Joe Johnson: the Nets have to retain hope Johnson can change the series, however improbable.  Johnson is a tough cover when he’s on his game because the league is getting smaller, which makes him a gigantic wing capable of bullying wings inside.  If Johnson can do that to Carroll, perhaps Atlanta would throw Millsap at him to cross match, which would open up other pieces (like Thad) for baskets.

Deron Williams: the Nets are a different team when Deron is playing quality basketball.  They were off to a 4-2 start when he came out with the right mindset to open the year.  They looked good when he won player of the week.  They rolled into position to clinch a playoff berth due to his mini revival (not full-fledged) late in the year.  The Nets are essentially a 45-50 win team capable of doing damage when Deron is on (which happened for about 25 games this season), and a 25-30 win team when he is off his game: that’s the difference his play makes.  That averaged out to a 38-44 record.  If Deron has a good series, the Nets can at least make the Hawks know they are there.

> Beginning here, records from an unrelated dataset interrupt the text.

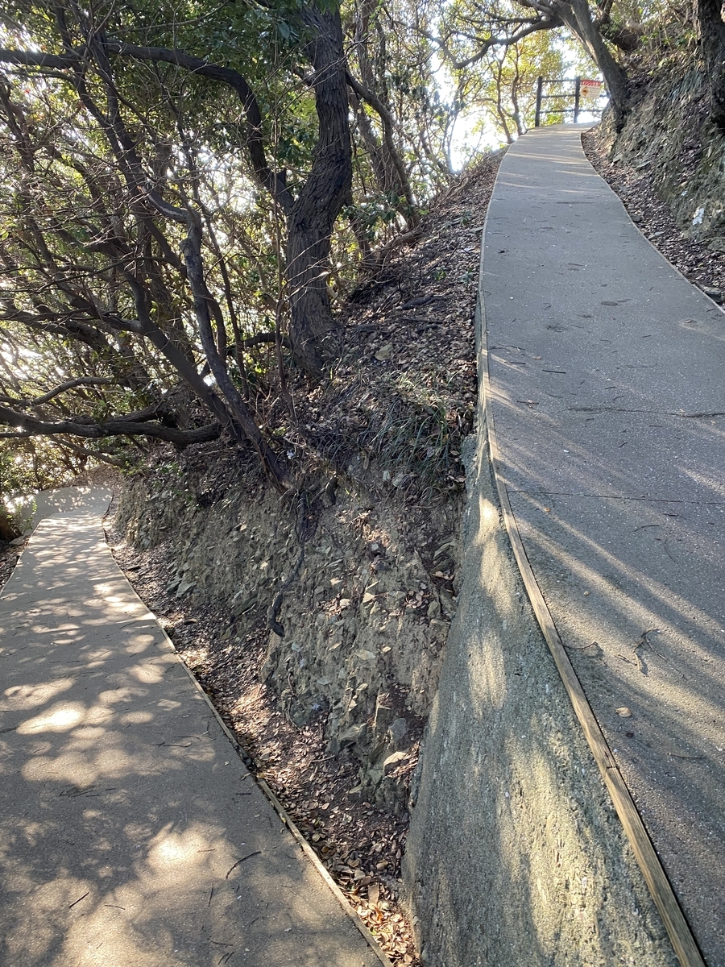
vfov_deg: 67.3
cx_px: 362
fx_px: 726
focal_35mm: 26
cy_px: 484
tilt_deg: -16.4
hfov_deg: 53.1
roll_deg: +0.6
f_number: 1.8
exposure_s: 1/70
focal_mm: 4.25
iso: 125
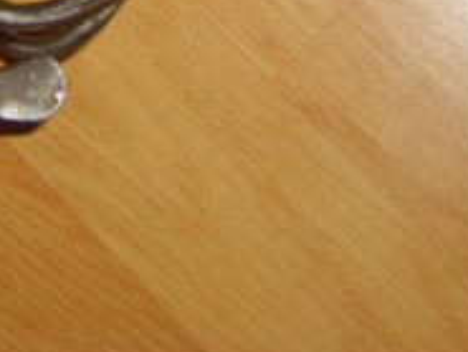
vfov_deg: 11.5
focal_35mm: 121
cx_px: -23
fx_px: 1637
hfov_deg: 15.9
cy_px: -238
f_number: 2.8
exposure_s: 1/45
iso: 100
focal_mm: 5.8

Brook Lopez: Lopez is bigger than Horford, and while Horford is excellent defensively, Brook struggles most with big, burly centers who can push him around, and does have a matchup with Horford that he can excel in.  If Brook can own the paint, perhaps that can force Atlanta to make adjustments, and open up the floor for others.

Alan Anderson: You may be surprised to see him featured, but AA is a classic example of roster fit.  The Nets have multiple players who, even when playing well, excel offensively but struggle or are just average defensively.  Anderson is a very good perimeter defender, and is the only Net that provides this skill except for Markel Brown, who is too small to guard 3’s and gets lost off the ball.  That makes Anderson very valuable to Brooklyn: he is the only Net with a necessary skill.  Anderson being healthy for Brooklyn could be a big boost: can Johnson and Bojan chase Korver around all game?

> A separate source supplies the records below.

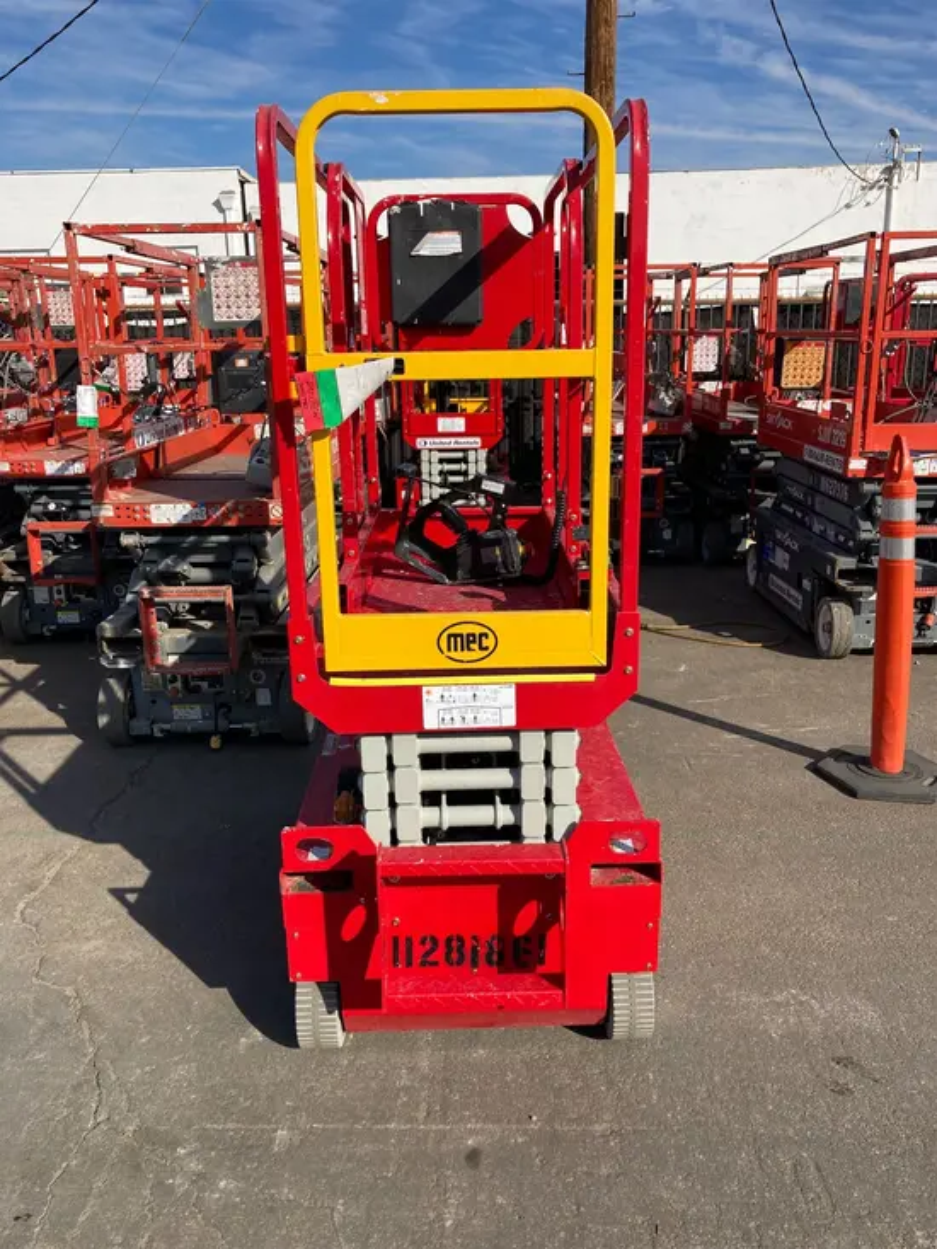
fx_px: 1010
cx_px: 468
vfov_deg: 63.4
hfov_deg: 49.8
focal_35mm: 28
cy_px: 624
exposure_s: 1/1869
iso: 20
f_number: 1.8
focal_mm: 3.99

Markel Brown: He may wind up guarding Korver some, because he’s going to be quicker navigating screens than Joe or Bojan.  The concern is that Korver is much bigger than him, and his hand up on a 3 may not matter.  Were I Hollins, I would use Markel to guard Teague and Schroder to wall penetration.

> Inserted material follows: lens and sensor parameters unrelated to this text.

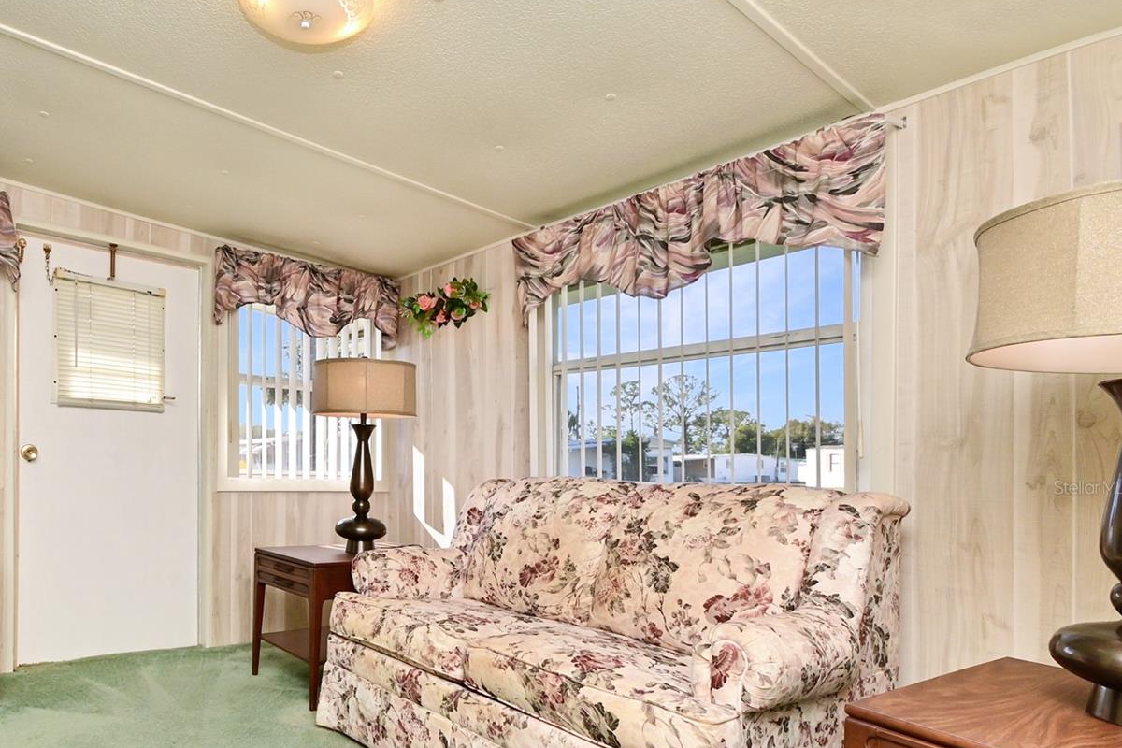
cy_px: 487
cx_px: 389
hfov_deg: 81.6
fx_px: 623
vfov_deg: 60.7
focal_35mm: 20
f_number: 13
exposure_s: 1/200
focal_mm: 10
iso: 400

Thaddeus Young: While it sounds weird to put him on Korver, he is quicker than Johnson and Bojan and may more easily chase Korver around screens.  Millsap is more of a face up big than a large bruiser, and Johnson may actually find guarding him easier than guarding Korver, given Johnson’s size and lack of speed.

The rest:  Bogdanovic has been a torrid shooter of late.  The NBA is a make or miss league, and if the Nets want to make this a series, Bojan needs to get hot.  Jack and Plumlee are good enough at basketball to play bench minutes but need to be smart.  When Jack takes midrange jumpers before looking for teammates and Plumlee isolates, bad things happen.  When Jack probes and lets others get theirs and Plumlee plays the garbage man role, good things happen.  Cory Jefferson and Earl Clark may receive spot minutes, and the general goal there is for them not to hurt the team but just be a net neutral.


Hawks in 4.  The Hawks are a great team, and the Nets are a mediocre one.  Their offense is supreme, and the Nets offense is good in spurts, but inconsistent.  Their defense is incredible, while the Nets are a collective sieve on that end.  They won 60 games, the Nets 38.  Deron is the key to the series for the Nets, but cannot be counted on in any objective sense (I can and will hope he has a great series, but I cannot count on that).

The Hawks are primed for a deep playoff run.  The Nets may squeak out a home game 3 off energy and adrenaline (the most common gentleman’s sweeps feature the road team winning game 3 with a huge burst of energy, as the home team, up 2-0 in the series, gets complacent), or perhaps they win a game 4 down 3-0, against a lazy Hawks team knowing they have a home game 5 in their back pockets.

Nets fans: enjoy the playoff run, whether it lasts for 4 games or 28.  The future could be grim, and while we do not know what will happen, we do know that uncertainty is abound.  So for now, enjoy the present, and embrace being a Titanic sized underdog.